This thesis investigates the development of competence in a cross-professional team of social workers during a large-scale organisational change project in the Family and Labour Market Administration in the Municipality of Copenhagen. Through this empirical analysis and through the preceding theoretical discussion, a decentred conception of competence is developed. Chapter one introduces the thesis and outlines a number of different strategies in the study of competence; At one end of the spectrum, competence is taken to be an individual underlying capacity, which can be isolated and optimised. At the other end, competence is conceptualised in terms of a texture of productive social and material relations. The thesis chooses the latter ‘complexifying’ or ‘decentering’
Chapter two is a reflection on the methods by which social science constructs ‘facts’ and the methods by which facts are constructed in the thesis. Principles for a constructionist methodology are tentatively formulated.
Chapter three is a critical discussion of learning theories in psychology and social psychology.
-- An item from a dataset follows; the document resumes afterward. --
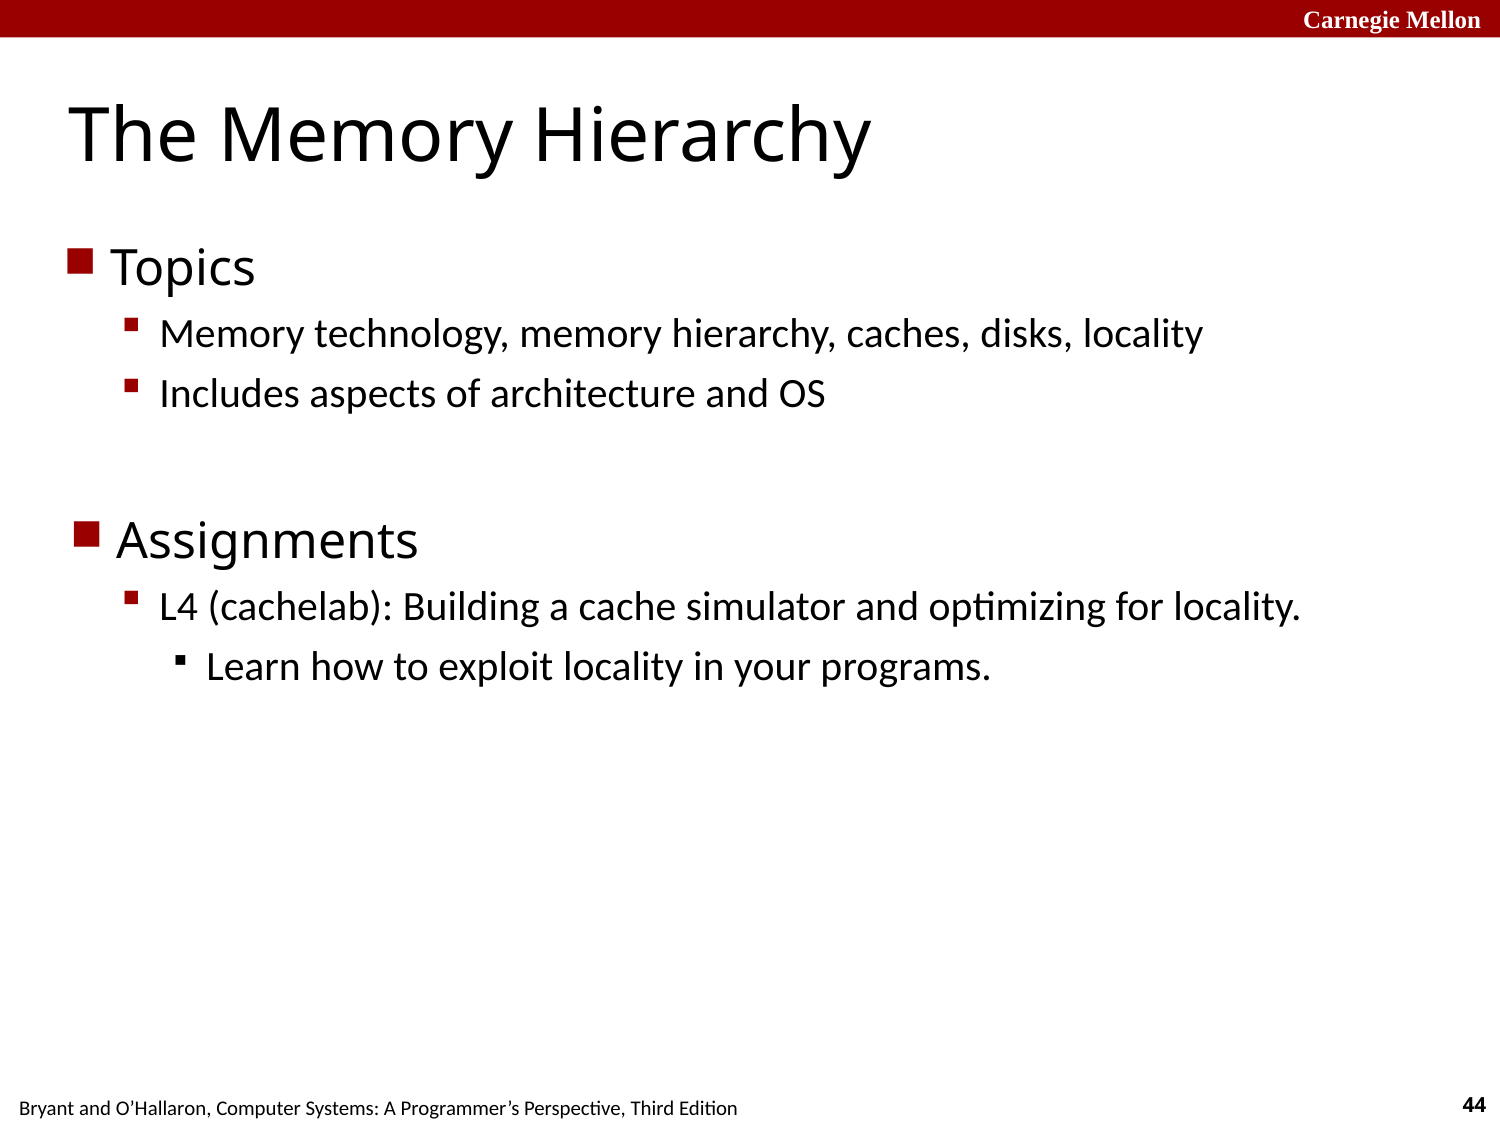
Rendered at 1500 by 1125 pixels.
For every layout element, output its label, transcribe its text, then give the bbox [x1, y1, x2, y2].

list Topics Memory technology, memory hierarchy, caches, disks, locality Includes aspects of architecture and OS Assignments L4 (cachelab): Building a cache simulator and optimizing for locality. Learn how to exploit locality in your programs. [62, 228, 1438, 1122]
title The Memory Hierarchy [62, 41, 1438, 222]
It is argued, that all learning theories depend on some notion of a bounded learning system, which adapts to its surroundings. These learning systems may be delineated by a particular content, agent, place or some combination thereof.
Through a number of examples it is argued, that the boundaries of these learning systems tend to ‘leak’. This indicates that learning theories build on the untenable
assumption that the ‘entities’ that learn can be theoretically determined beforehand. As an alternative the network metaphor in actor-network theory is explored. This
theory leaves open the size and the nature of the actors and for this reason, it is argued, that the notion of network is better equipped to study evolving change
Chapter four explores a recent version of post actor-network theory, known as the performative turn. Performances are broadly defined as unbounded, materially
heterogeneous, recursive processes that can be imputed to the social. Three different conceptualisations of performance are presented. One conceptualisation of
performance describes the patterns of the social as a number of interdependent minidiscourses or modes of ordering. A second conceptualisation describes the patterns
of the social as the performance of different types of space. Thirdly, the patterns of the social have been conceptualised through the notion of multiple objects. In this mode of analysis, an object is analysed as an assemblage of practices, that is a set of ways in which the object is ‘done’ or performed. The three different
conceptualisations of performance are the primary theoretical tools, which are used in the analysis of the empirical material.
Chapter five presents four empirical cases gathered from an observation study of a cross-professional team of social workers, which was formed as a part of a largescale
team project in the social administration. The four cases form a chronological story that trace the initial discussions about the team project, the work of subdividing the team into three smaller units, and the subsequent fate of this arrangement. In a running commentary, patterns or performances are imputed to the
empirical material. The articulated patterns are akin to performance-as-modes-ofordering. At the end of chapter five, it is argued that the modes of ordering in each of the four cases combine into the performance of a particular kind of space. The argument is thus that a different kind of space is performed in each of the four cases. In continuation of this, an account is developed of the kinds of work that maintain each of the spatial configurations as well as the kinds of work that produces a shift from one configuration to the next.
Chapter six continues the empirical analysis of performances and extends it to include performance-as-multiple-objects. Objects which are quintessential to the
spatial configurations are identified and the translation of these objects from one kind of space to another is followed. This analysis explicates a number of interdependencies as well as antagonistic relations between the spatial configurations.
Chapter seven summarises the previous argument and discusses the implications. In continuation of the previous analyses of interdependencies between the spatial
configurations, it is argued, that the obduracy of these ‘blocks’ in part depend the development of temporary techno-social arrangements. A crucial aspect of the
development of competence in the team project is thus the construction of a series of short-lived arrangements that prevent ‘blocks’ such as managerial rights and
professional authority from colliding catastrophically. The assertion that temporary arrangements are crucial to the performance of ‘blocks’ suggests a supplement to the
research agenda of science and technology studies; previously this field has focused almost exclusively on objects that are (or aspire to be) durable. Finally, two
methodological procedures are outlined, which may guide the proposed investigation of temporary techno-social arrangements.